● AIM OF THE EXERCISE:
Check each line of the entries. Copy the ones that contain the string "reset".

[Dataset entries]
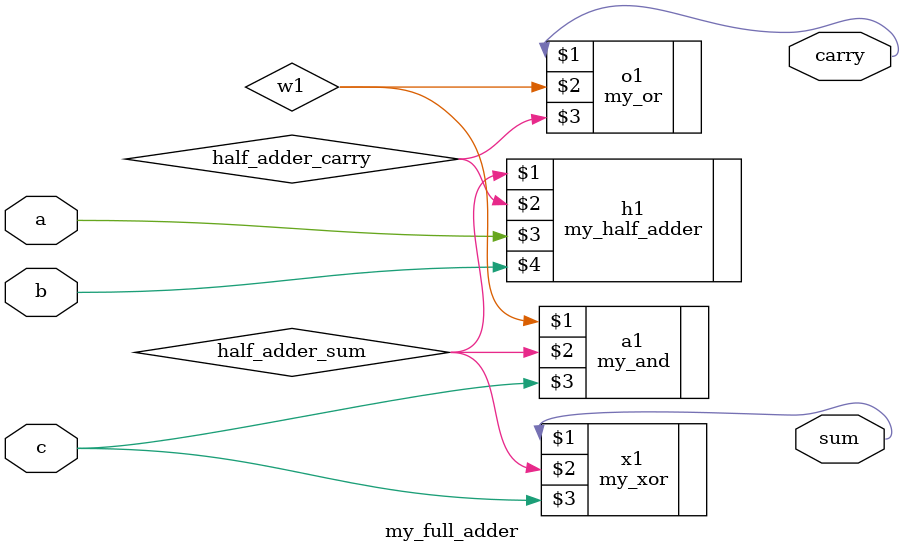
<source format=sv>
`ifndef my_half_adder
  `include "my_half_adder.sv"
`endif
`define my_full_adder 1

module my_full_adder(sum, carry, a, b, c);
  input a, b, c;
  output sum, carry;

  wire half_adder_sum, half_adder_carry, w1;

  my_half_adder h1(half_adder_sum, half_adder_carry, a, b);
  my_xor x1(sum, half_adder_sum, c);
  my_and a1(w1, half_adder_sum, c);
  my_or o1(carry, w1, half_adder_carry);
endmodule

</source>
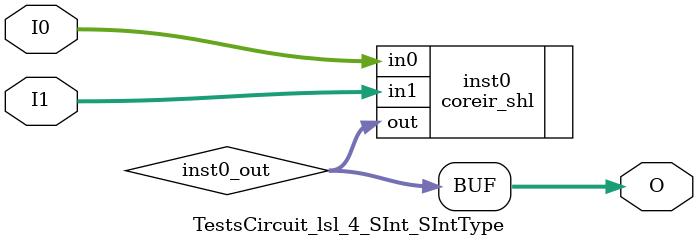
<source format=v>
module TestsCircuit_lsl_4_SInt_SIntType (input signed [3:0] I0, input signed [3:0] I1, output signed [3:0] O);
wire [3:0] inst0_out;
coreir_shl inst0 (.in0(I0), .in1(I1), .out(inst0_out));
assign O = inst0_out;
endmodule


</source>
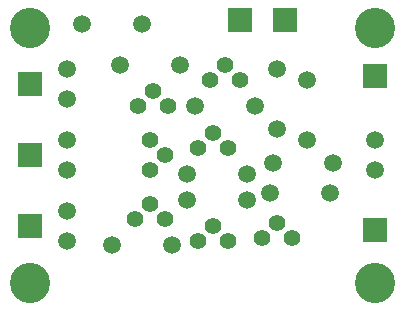
<source format=gts>
G04 Output by ViewMate Deluxe V11.0.9  PentaLogix LLC*
G04 Sun May 11 19:24:29 2014*
%FSLAX33Y33*%
%MOMM*%
%IPPOS*%
%ADD110C,1.5113*%
%ADD111R,2.0041X2.0041*%
%ADD112C,1.4122*%
%ADD113C,3.4036*%

%LPD*%
X0Y0D2*D110*G1X7874Y25336D3*X6604Y12954D3*X6604Y15494D3*X6604Y18986D3*X6604Y21526D3*X11049Y21844D3*X12954Y25336D3*X16129Y21844D3*X17399Y18352D3*X21844Y10414D3*X23749Y11049D3*X28829Y11049D3*X29146Y13589D3*X32639Y12954D3*X32639Y15494D3*X26924Y20574D3*X24384Y21526D3*X22479Y18352D3*X24384Y16446D3*X26924Y15494D3*X24066Y13589D3*X21844Y12636D3*X16764Y12636D3*X16764Y10414D3*X15494Y6604D3*X10414Y6604D3*X6604Y9462D3*X6604Y6922D3*D111*X32639Y7874D3*X32639Y20892D3*X25019Y25654D3*X21209Y25654D3*X3429Y8192D3*X3429Y14224D3*X3429Y20256D3*D112*X20256Y14859D3*X17716Y14859D3*X18986Y16129D3*X21209Y20574D3*X19939Y21844D3*X18669Y20574D3*X15176Y18352D3*X13906Y19622D3*X12636Y18352D3*X13589Y15494D3*X14859Y14224D3*X13589Y12954D3*X12319Y8826D3*X13589Y10096D3*X14859Y8826D3*X17716Y6922D3*X18986Y8192D3*X20256Y6922D3*X23114Y7239D3*X24384Y8509D3*X25654Y7239D3*D113*X32639Y3429D3*X32639Y25019D3*X3429Y25019D3*X3429Y3429D3*X0Y0D2*M02*
</source>
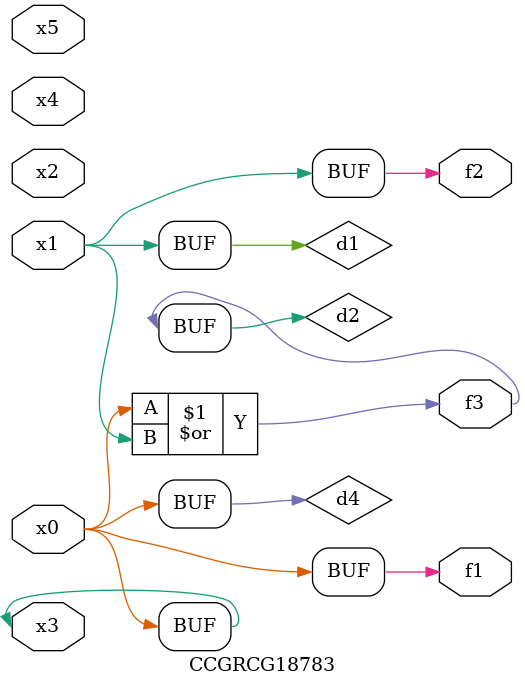
<source format=v>
module CCGRCG18783(
	input x0, x1, x2, x3, x4, x5,
	output f1, f2, f3
);

	wire d1, d2, d3, d4;

	and (d1, x1);
	or (d2, x0, x1);
	nand (d3, x0, x5);
	buf (d4, x0, x3);
	assign f1 = d4;
	assign f2 = d1;
	assign f3 = d2;
endmodule

</source>
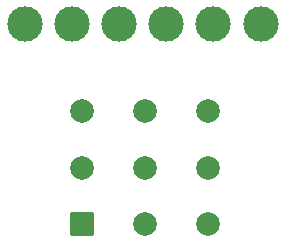
<source format=gbr>
%TF.GenerationSoftware,KiCad,Pcbnew,9.0.2*%
%TF.CreationDate,2025-09-20T13:37:04+02:00*%
%TF.ProjectId,3pdt,33706474-2e6b-4696-9361-645f70636258,rev?*%
%TF.SameCoordinates,Original*%
%TF.FileFunction,Soldermask,Bot*%
%TF.FilePolarity,Negative*%
%FSLAX46Y46*%
G04 Gerber Fmt 4.6, Leading zero omitted, Abs format (unit mm)*
G04 Created by KiCad (PCBNEW 9.0.2) date 2025-09-20 13:37:04*
%MOMM*%
%LPD*%
G01*
G04 APERTURE LIST*
G04 Aperture macros list*
%AMRoundRect*
0 Rectangle with rounded corners*
0 $1 Rounding radius*
0 $2 $3 $4 $5 $6 $7 $8 $9 X,Y pos of 4 corners*
0 Add a 4 corners polygon primitive as box body*
4,1,4,$2,$3,$4,$5,$6,$7,$8,$9,$2,$3,0*
0 Add four circle primitives for the rounded corners*
1,1,$1+$1,$2,$3*
1,1,$1+$1,$4,$5*
1,1,$1+$1,$6,$7*
1,1,$1+$1,$8,$9*
0 Add four rect primitives between the rounded corners*
20,1,$1+$1,$2,$3,$4,$5,0*
20,1,$1+$1,$4,$5,$6,$7,0*
20,1,$1+$1,$6,$7,$8,$9,0*
20,1,$1+$1,$8,$9,$2,$3,0*%
G04 Aperture macros list end*
%ADD10C,3.000000*%
%ADD11RoundRect,0.102000X-0.900000X-0.900000X0.900000X-0.900000X0.900000X0.900000X-0.900000X0.900000X0*%
%ADD12C,2.004000*%
G04 APERTURE END LIST*
D10*
%TO.C,IN1*%
X149000000Y-72000000D03*
%TD*%
%TO.C,BIN1*%
X141000000Y-72000000D03*
%TD*%
%TO.C,LED1*%
X133000000Y-72000000D03*
%TD*%
%TO.C,OUT1*%
X145000000Y-72000000D03*
%TD*%
%TO.C,BOUD1*%
X137000000Y-72000000D03*
%TD*%
%TO.C,GND1*%
X153000000Y-72000000D03*
%TD*%
D11*
%TO.C,PedalSwitch1*%
X137900000Y-89000000D03*
D12*
X137900000Y-84200000D03*
X137900000Y-79400000D03*
X143200000Y-89000000D03*
X143200000Y-84200000D03*
X143200000Y-79400000D03*
X148500000Y-89000000D03*
X148500000Y-84200000D03*
X148500000Y-79400000D03*
%TD*%
M02*

</source>
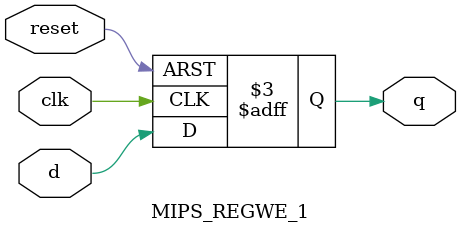
<source format=sv>
module MIPS_REGWE_1(input logic d, reset, clk,
						output logic q);
						
						
	always @(posedge clk or posedge reset) begin
		if(reset == 1) begin
			q <= 0;
		end
		else begin
			q <= d;
		end
	end
endmodule

		

</source>
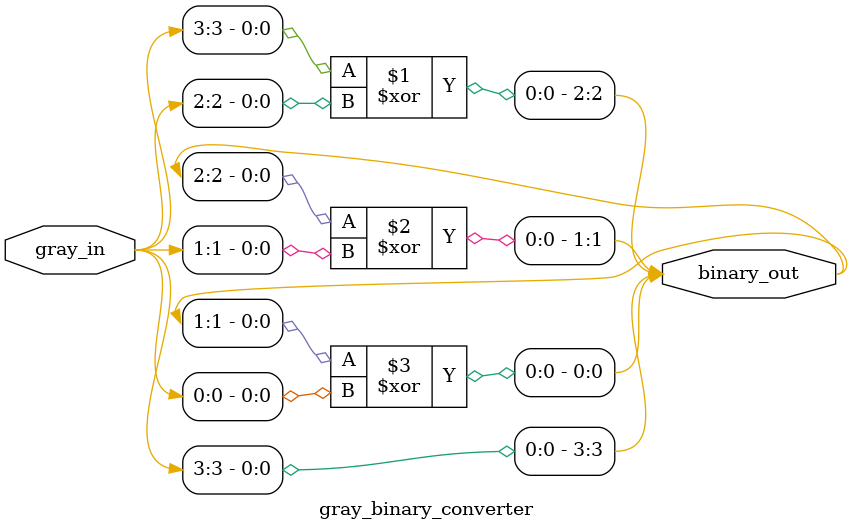
<source format=v>
module gray_binary_converter(
     input  [3:0] gray_in,
     output [3:0] binary_out
     );
     assign binary_out[3] = gray_in[3];                             
     assign binary_out[2] = binary_out[3] ^ gray_in[2];           
     assign binary_out[1] = binary_out[2] ^ gray_in[1];
     assign binary_out[0] = binary_out[1] ^ gray_in[0];          
    endmodule

</source>
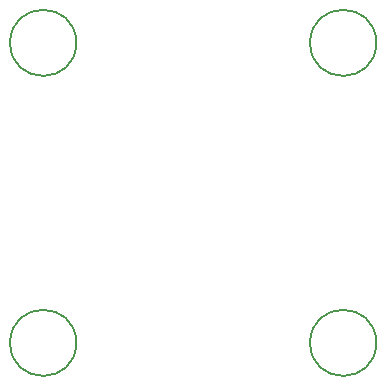
<source format=gbr>
%TF.GenerationSoftware,KiCad,Pcbnew,8.0.8*%
%TF.CreationDate,2025-03-08T19:37:29+01:00*%
%TF.ProjectId,01-2x30w_audio_amp,30312d32-7833-4307-975f-617564696f5f,rev?*%
%TF.SameCoordinates,Original*%
%TF.FileFunction,Other,Comment*%
%FSLAX46Y46*%
G04 Gerber Fmt 4.6, Leading zero omitted, Abs format (unit mm)*
G04 Created by KiCad (PCBNEW 8.0.8) date 2025-03-08 19:37:29*
%MOMM*%
%LPD*%
G01*
G04 APERTURE LIST*
%ADD10C,0.150000*%
G04 APERTURE END LIST*
D10*
%TO.C,H4*%
X206000000Y-127000000D02*
G75*
G02*
X200400000Y-127000000I-2800000J0D01*
G01*
X200400000Y-127000000D02*
G75*
G02*
X206000000Y-127000000I2800000J0D01*
G01*
%TO.C,H3*%
X206000000Y-101600000D02*
G75*
G02*
X200400000Y-101600000I-2800000J0D01*
G01*
X200400000Y-101600000D02*
G75*
G02*
X206000000Y-101600000I2800000J0D01*
G01*
%TO.C,H1*%
X180600000Y-101600000D02*
G75*
G02*
X175000000Y-101600000I-2800000J0D01*
G01*
X175000000Y-101600000D02*
G75*
G02*
X180600000Y-101600000I2800000J0D01*
G01*
%TO.C,H2*%
X180600000Y-127000000D02*
G75*
G02*
X175000000Y-127000000I-2800000J0D01*
G01*
X175000000Y-127000000D02*
G75*
G02*
X180600000Y-127000000I2800000J0D01*
G01*
%TD*%
M02*

</source>
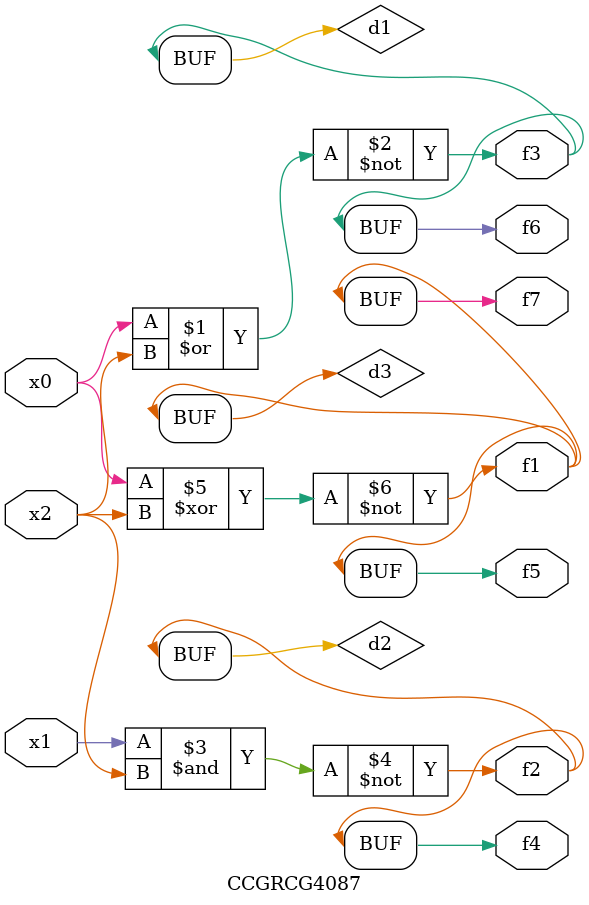
<source format=v>
module CCGRCG4087(
	input x0, x1, x2,
	output f1, f2, f3, f4, f5, f6, f7
);

	wire d1, d2, d3;

	nor (d1, x0, x2);
	nand (d2, x1, x2);
	xnor (d3, x0, x2);
	assign f1 = d3;
	assign f2 = d2;
	assign f3 = d1;
	assign f4 = d2;
	assign f5 = d3;
	assign f6 = d1;
	assign f7 = d3;
endmodule

</source>
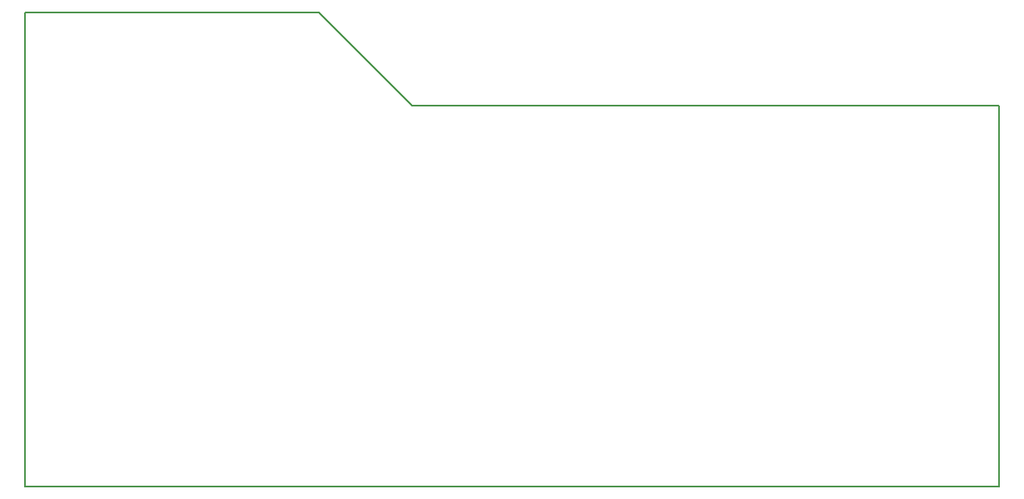
<source format=gm1>
G04 #@! TF.FileFunction,Profile,NP*
%FSLAX46Y46*%
G04 Gerber Fmt 4.6, Leading zero omitted, Abs format (unit mm)*
G04 Created by KiCad (PCBNEW 4.0.6) date 06/10/17 17:46:54*
%MOMM*%
%LPD*%
G01*
G04 APERTURE LIST*
%ADD10C,0.100000*%
%ADD11C,0.150000*%
G04 APERTURE END LIST*
D10*
D11*
X118745000Y-101600000D02*
X88900000Y-101600000D01*
X187960000Y-149860000D02*
X187960000Y-111125000D01*
X128270000Y-111125000D02*
X187960000Y-111125000D01*
X118745000Y-101600000D02*
X128270000Y-111125000D01*
X88900000Y-101600000D02*
X88900000Y-149860000D01*
X88900000Y-149860000D02*
X187960000Y-149860000D01*
M02*

</source>
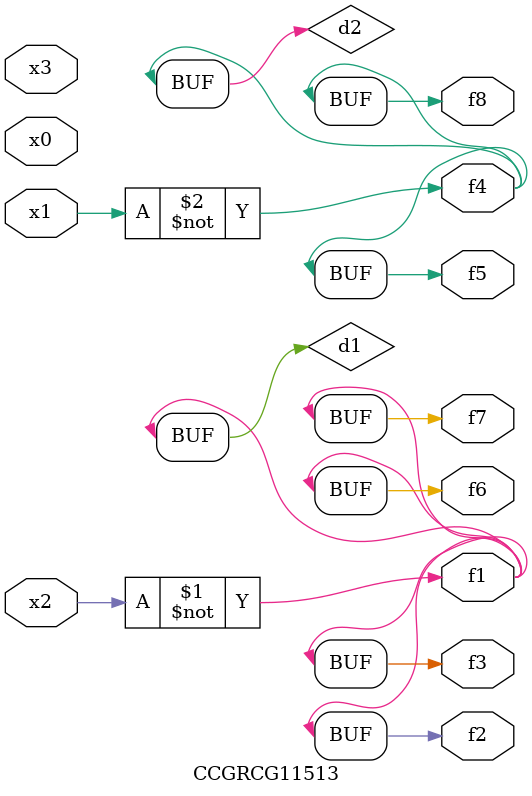
<source format=v>
module CCGRCG11513(
	input x0, x1, x2, x3,
	output f1, f2, f3, f4, f5, f6, f7, f8
);

	wire d1, d2;

	xnor (d1, x2);
	not (d2, x1);
	assign f1 = d1;
	assign f2 = d1;
	assign f3 = d1;
	assign f4 = d2;
	assign f5 = d2;
	assign f6 = d1;
	assign f7 = d1;
	assign f8 = d2;
endmodule

</source>
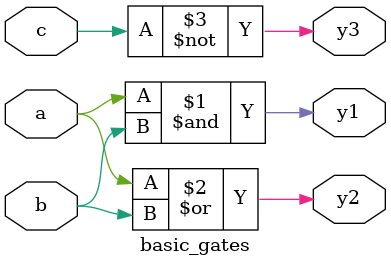
<source format=v>
`timescale 1ns / 1ps
module basic_gates(
    input a,
    input b,
    input c,
    output y1,
    output y2,
    output y3
    );

assign y1 = a & b;
assign y2 = a | b;
assign y3 = ~ c;

endmodule

</source>
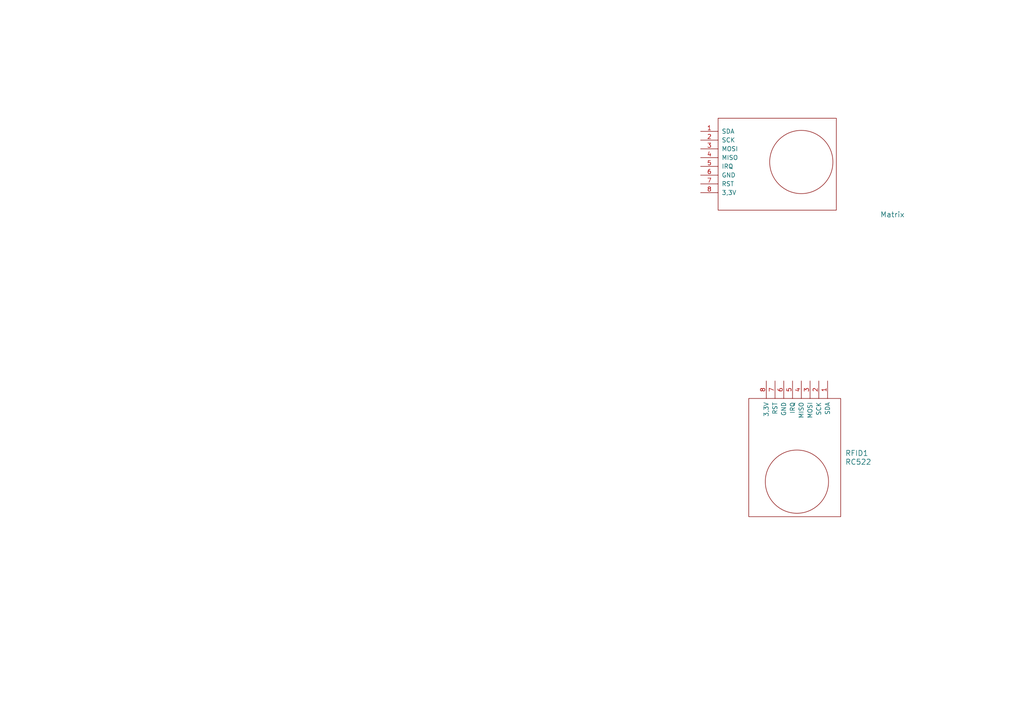
<source format=kicad_sch>
(kicad_sch (version 20230121) (generator eeschema)

  (uuid ca2a9863-33c7-4fff-914b-c944618ff844)

  (paper "A4")

  


  (symbol (lib_id "RC522:RC522") (at 231.14 146.05 0) (unit 1)
    (in_bom yes) (on_board yes) (dnp no) (fields_autoplaced)
    (uuid 43716c39-ff83-49fc-9f47-82dc3864057a)
    (property "Reference" "RFID1" (at 245.11 131.445 0)
      (effects (font (size 1.524 1.524)) (justify left))
    )
    (property "Value" "RC522" (at 245.11 133.985 0)
      (effects (font (size 1.524 1.524)) (justify left))
    )
    (property "Footprint" "" (at 231.14 146.05 0)
      (effects (font (size 1.524 1.524)) hide)
    )
    (property "Datasheet" "" (at 231.14 146.05 0)
      (effects (font (size 1.524 1.524)) hide)
    )
    (pin "6" (uuid d8b358e8-b42b-4a1e-a953-99e9d7ce70c5))
    (pin "4" (uuid f3661bf5-3150-4161-af2a-17cd3c9d51dc))
    (pin "8" (uuid a9db13eb-96df-430b-93eb-25b405cc2528))
    (pin "5" (uuid c4cced6a-aa03-42af-825b-cb4771a7aa6f))
    (pin "2" (uuid 1c9dd2b8-c692-45a3-bb4b-145c248fca60))
    (pin "7" (uuid 3424994a-4ed9-4ae9-abd3-df338d6dd892))
    (pin "3" (uuid b7bc8893-955f-45a5-a50c-4891af4ae884))
    (pin "1" (uuid 52b1f3d6-55af-4669-8bce-5e8ac438178b))
    (instances
      (project "elec accessoires"
        (path "/ca2a9863-33c7-4fff-914b-c944618ff844"
          (reference "RFID1") (unit 1)
        )
      )
    )
  )

  (symbol (lib_id "RC522:RC522") (at 238.76 46.99 90) (unit 1)
    (in_bom yes) (on_board yes) (dnp no)
    (uuid 919d609d-7481-4049-84b6-40b988e423b1)
    (property "Reference" "RFID2" (at 256.54 59.69 90)
      (effects (font (size 1.524 1.524)) (justify right) hide)
    )
    (property "Value" "Matrix" (at 255.27 62.23 90)
      (effects (font (size 1.524 1.524)) (justify right))
    )
    (property "Footprint" "" (at 238.76 46.99 0)
      (effects (font (size 1.524 1.524)) hide)
    )
    (property "Datasheet" "" (at 238.76 46.99 0)
      (effects (font (size 1.524 1.524)) hide)
    )
    (pin "5" (uuid 8e133bb2-1fae-496e-ab40-d2f88f1a865a))
    (pin "4" (uuid 39c4e424-7f7e-4a23-a21a-577c92d56122))
    (pin "2" (uuid 2e398253-1ce8-4e29-946f-76d56d0dd5aa))
    (pin "6" (uuid 9683aaa4-7beb-4c41-90bb-7c729601a534))
    (pin "8" (uuid 4d2f6a2b-c47f-4c5d-b657-4818d383c7f8))
    (pin "3" (uuid 06550e01-3199-4574-b8ea-fe53c116a393))
    (pin "1" (uuid 74ae8b1f-287f-43e6-918a-80ffb33a8a81))
    (pin "7" (uuid c612d226-2dc5-4e09-a959-d7ad454596aa))
    (instances
      (project "elec accessoires"
        (path "/ca2a9863-33c7-4fff-914b-c944618ff844"
          (reference "RFID2") (unit 1)
        )
      )
    )
  )

  (sheet_instances
    (path "/" (page "1"))
  )
)

</source>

● SOLUTION TO THIS EXERCISE:
module MIPS_REGWE_1(input logic d, reset, clk,
	always @(posedge clk or posedge reset) begin
		if(reset == 1) begin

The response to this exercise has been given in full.